PROBLEM SET:
[A] Decide whether each statement agrees with the pet loss support page. Answer yes or no for each, and quote the words of the page that settle it: (i) The Wednesday evening chat room is moving to a ZOOM session. (ii) People who join the chat are asked to keep their cameras on. (iii) The grief process lasts about the same length of time for everyone.
[B] Copy the stretch of the pet loss support page from "Pet Loss and Bereavement Support" through "to help others.", word for word.
____ PASSAGE SHOWN
Pet Loss and Bereavement Support
Mojo’s Hope and Alaska's KAAATs are pleased to add that one of our founders successfully completed the pet loss counseling course through the organization, The Association for Pet Loss and Bereavement.
With this certification, Mojo's Hope and Alaska's KAAATs offer counseling support and more to our PAWspice Community Program. We want to be able to continue to offer this type of emotional support for people going through this very difficult process.
Death can be such an uncomfortable topic for many people. We think it's important to see it, this last stage, and demystify it, make it less scary and sad while honoring the ones we love. Our own experiences with the loss of our beloved pets have helped to shape our understanding and provide us with the opportunity to help others.
As an animal advocacy organization and rescue group for animals with special needs, we want to be able to offer support for people who go through this difficult process, before, during, and afterward. We are offering this support in whatever capacity needed. Maybe you need a ride, maybe you need to talk through the process, or maybe you may need someone to hold your hand as you say your final goodbye. We will help to guide you through these steps by offering compassionate, empathetic, and individualized support.
Pet Loss and Bereavement Counseling Services
For support, you can reach us at firstname.lastname@example.org, visit us on our Facebook page or give us a call at 907-230-6394. (I am a full-time Special Education teacher, so my availability to respond is generally in the evenings and weekends.)
Alaska Pet Loss & Bereavement Counselor:
Every Wednesday evening at 7pm AKT, we hold a Private Chat Room available for Pet Owners. We are moving the Chat Room to a ZOOM session. The same link will be available each week and when you join, it will remain private and anonymous.
To join us, just click HERE and this will take you to our ZOOM session. We ask that when you join, purrlease use a nickname and leave your camera off. This will continue to be a safe and private place where pet owners can join for support.
Grieving Tips for a Beloved Lost Pet
Please visit The Association for Pet Loss and Bereavement website for more supports.
They offer chatrooms, counselors and more!
Article from Psychology Today: 7 Self-Care Essentials while Grieving the Death of a Pet
Coping With the Death of Your Pet (from "Loss of a Pet's" Facebook page)
How to take care of yourself, your family, and other pets when you’ve had to say goodbye
Our pets bring so much companionship, support, and love into our lives that it’s natural to grieve when a pet dies. When a person you love dies, it’s natural to feel sorrow, express grief, and expect friends and family to provide understanding and comfort. Unfortunately, you don’t always get that understanding when a pet dies. Some people still don’t understand how central animals can be in people’s lives, and a few may not get why you’re grieving over “just a pet.”
Members of the family
We know how much pets mean to most people. People love their pets and consider them members of their family. Caregivers often celebrate their pets’ birthdays, confide in their animals and carry pictures of them in their wallets. So when a beloved pet dies, it’s not unusual to feel overwhelmed by the intensity of your sorrow.
Animals provide companionship, acceptance, emotional support, and unconditional love. If you understand and accept this bond between humans and animals, you’ve already taken the first step toward coping with pet loss: knowing that it is okay to grieve when your pet dies.
Finding ways to cope with your loss can bring you closer to the day when memories bring smiles instead of tears.
The grief process
The grief process is as individual as the person, lasting days for one person, years for another. The process typically begins with denial, which offers protection until individuals can realize their loss.
________
____ MATERIAL
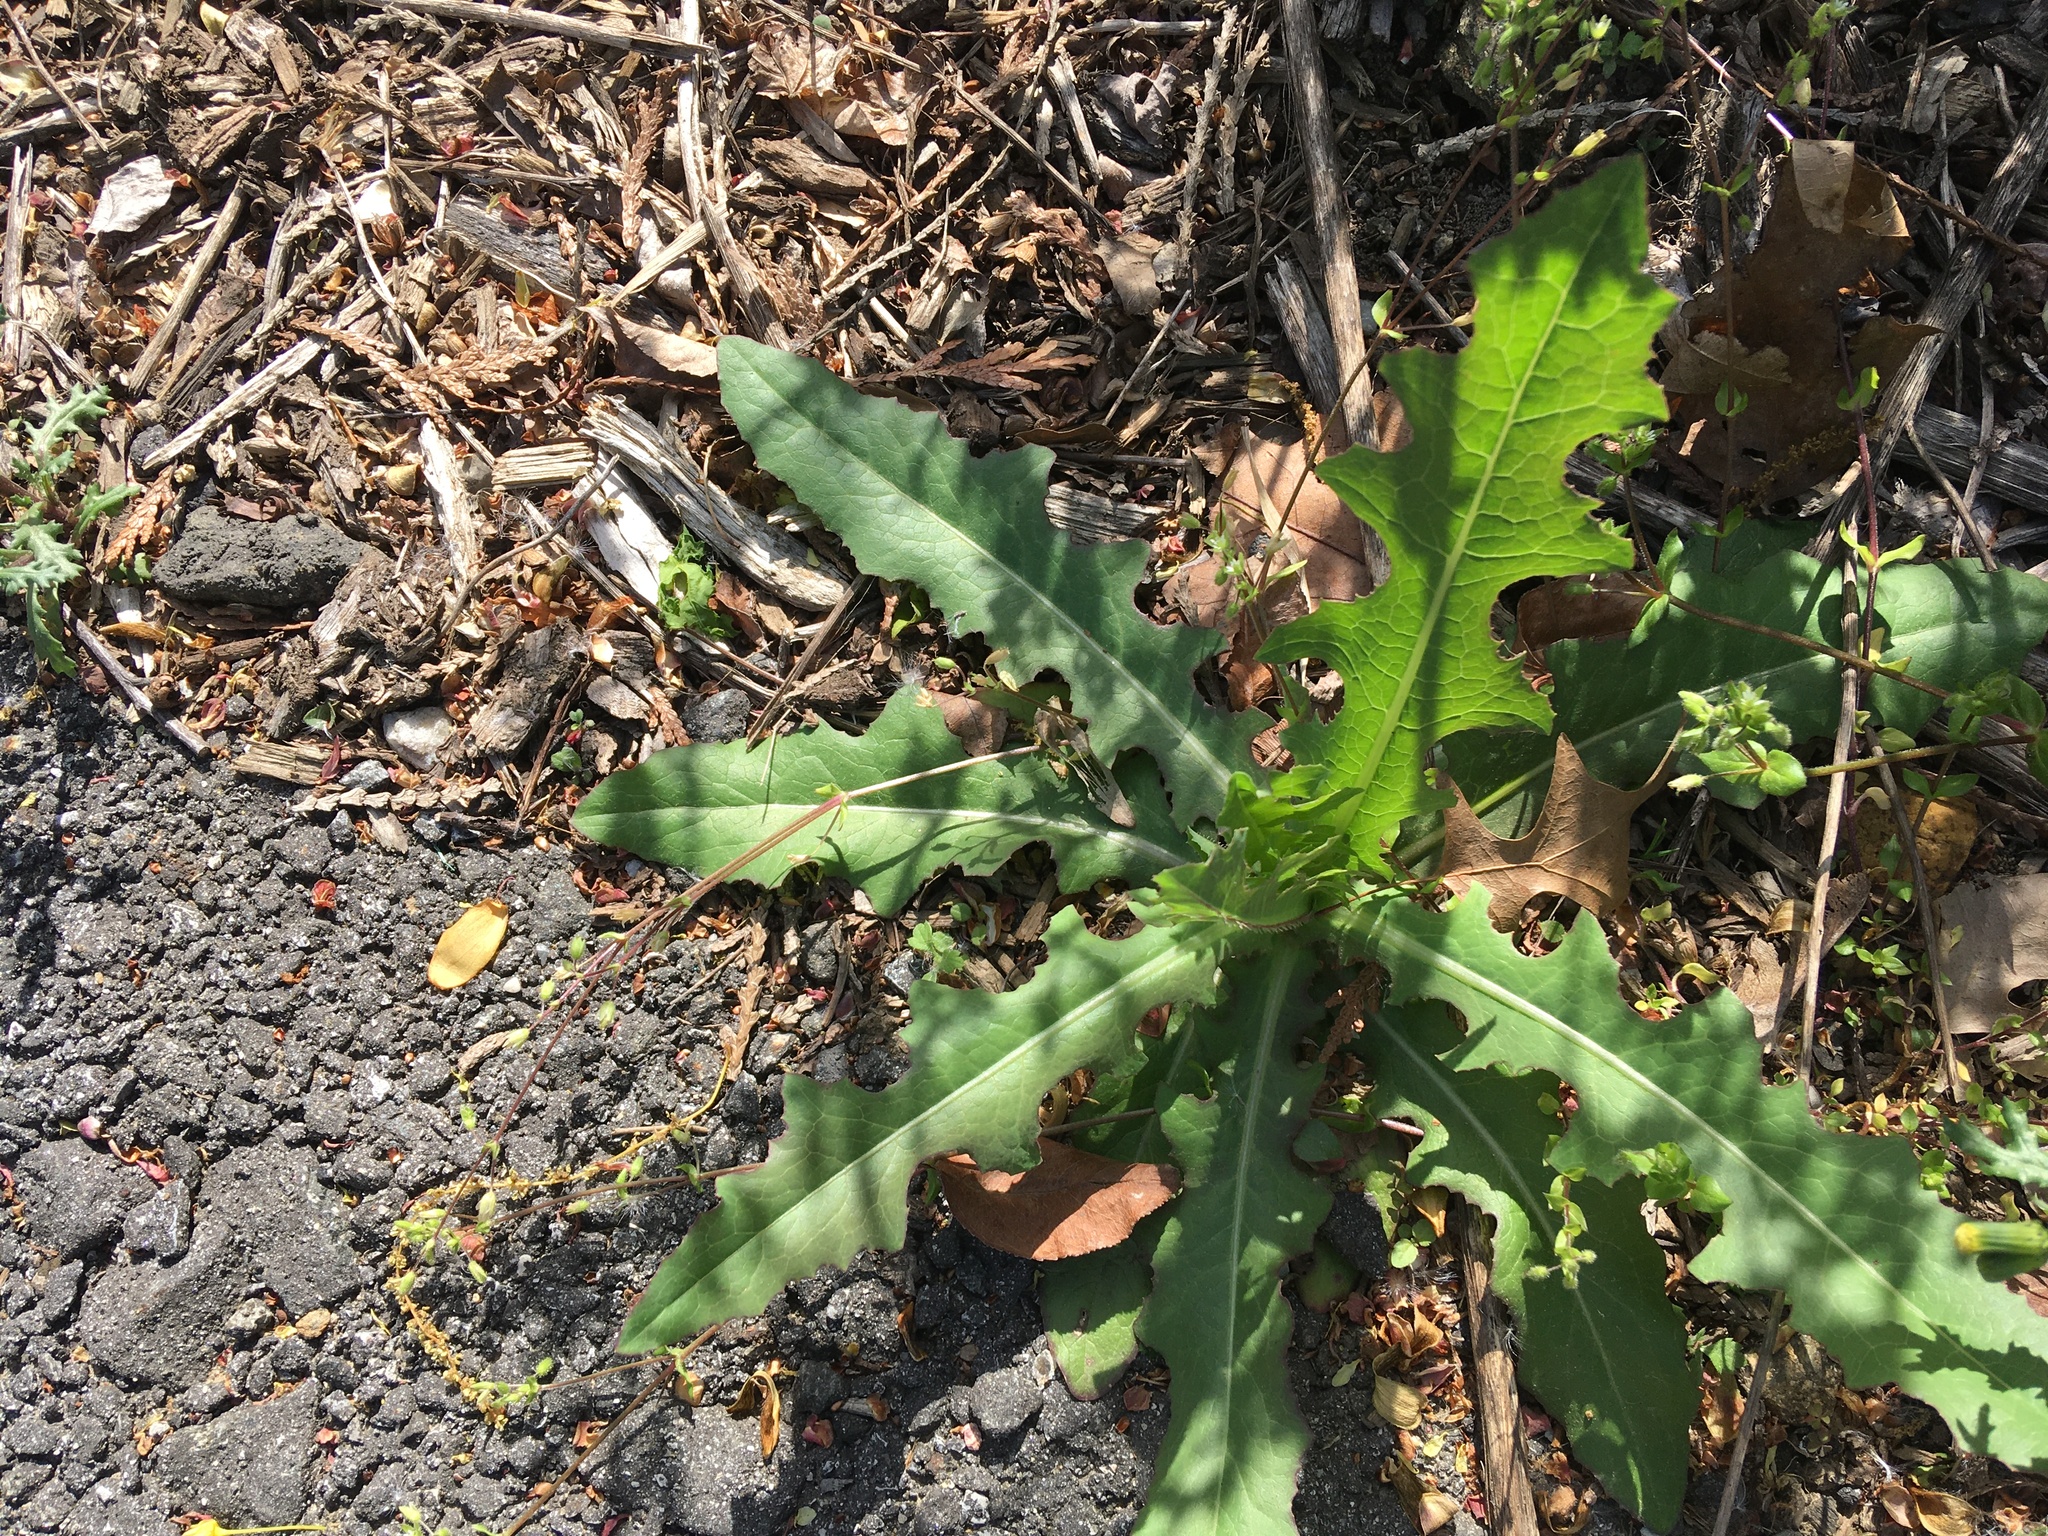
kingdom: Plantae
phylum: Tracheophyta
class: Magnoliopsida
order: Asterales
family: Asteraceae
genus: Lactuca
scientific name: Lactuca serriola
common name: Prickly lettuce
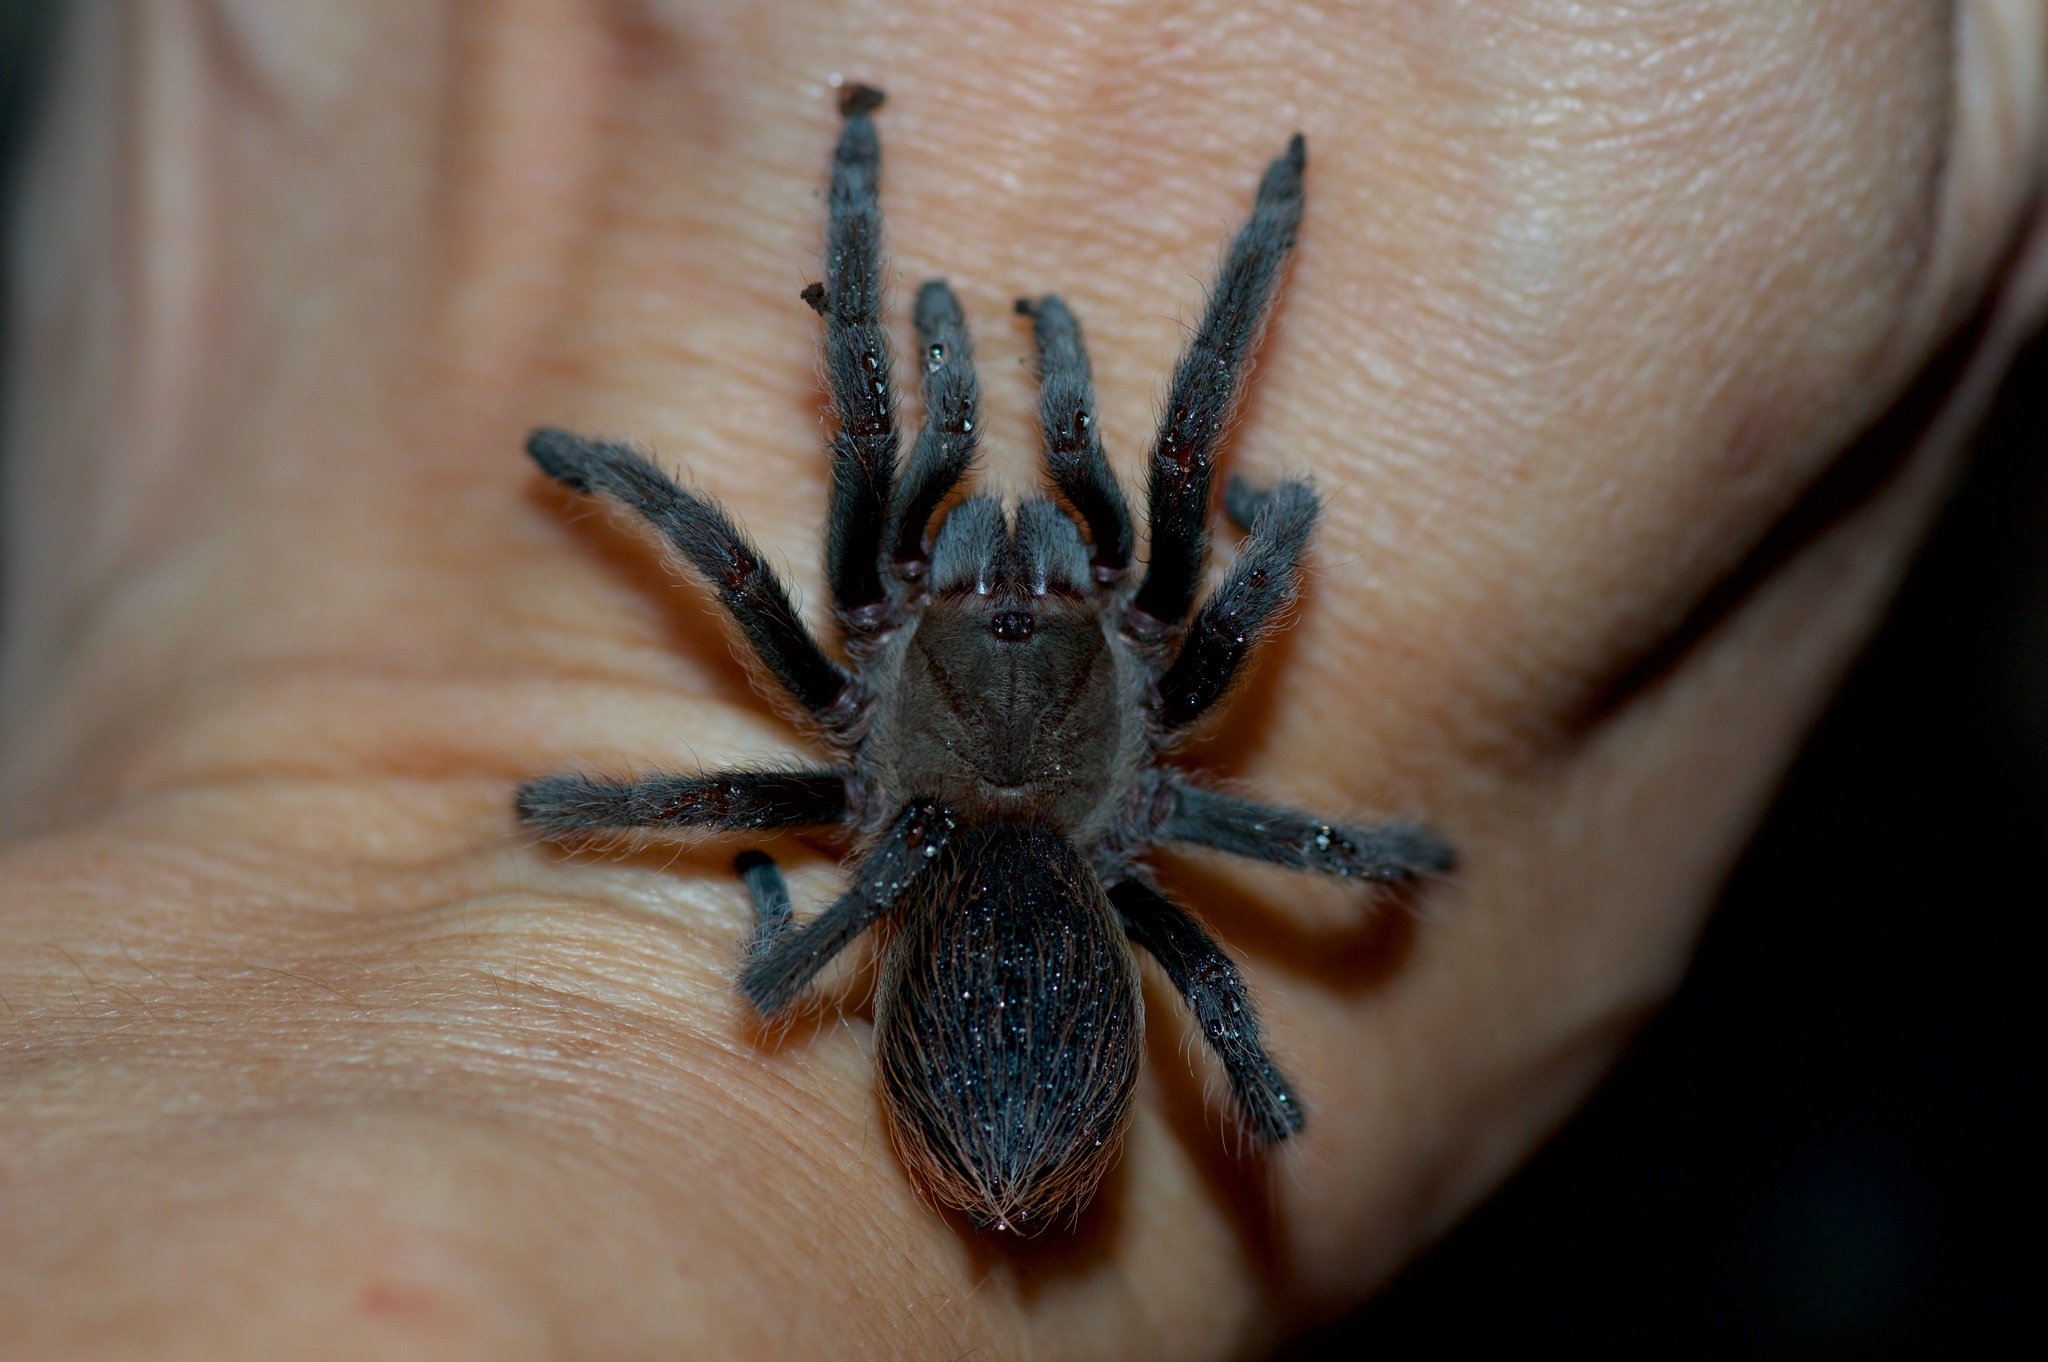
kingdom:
________
ANSWER SET:
[A]
(i) Yes: "We are moving the Chat Room to a ZOOM session."
(ii) No: "purrlease use a nickname and leave your camera off"
(iii) No: "lasting days for one person, years for another"

[B]
Pet Loss and Bereavement Support
Mojo’s Hope and Alaska's KAAATs are pleased to add that one of our founders successfully completed the pet loss counseling course through the organization, The Association for Pet Loss and Bereavement.
With this certification, Mojo's Hope and Alaska's KAAATs offer counseling support and more to our PAWspice Community Program. We want to be able to continue to offer this type of emotional support for people going through this very difficult process.
Death can be such an uncomfortable topic for many people. We think it's important to see it, this last stage, and demystify it, make it less scary and sad while honoring the ones we love. Our own experiences with the loss of our beloved pets have helped to shape our understanding and provide us with the opportunity to help others.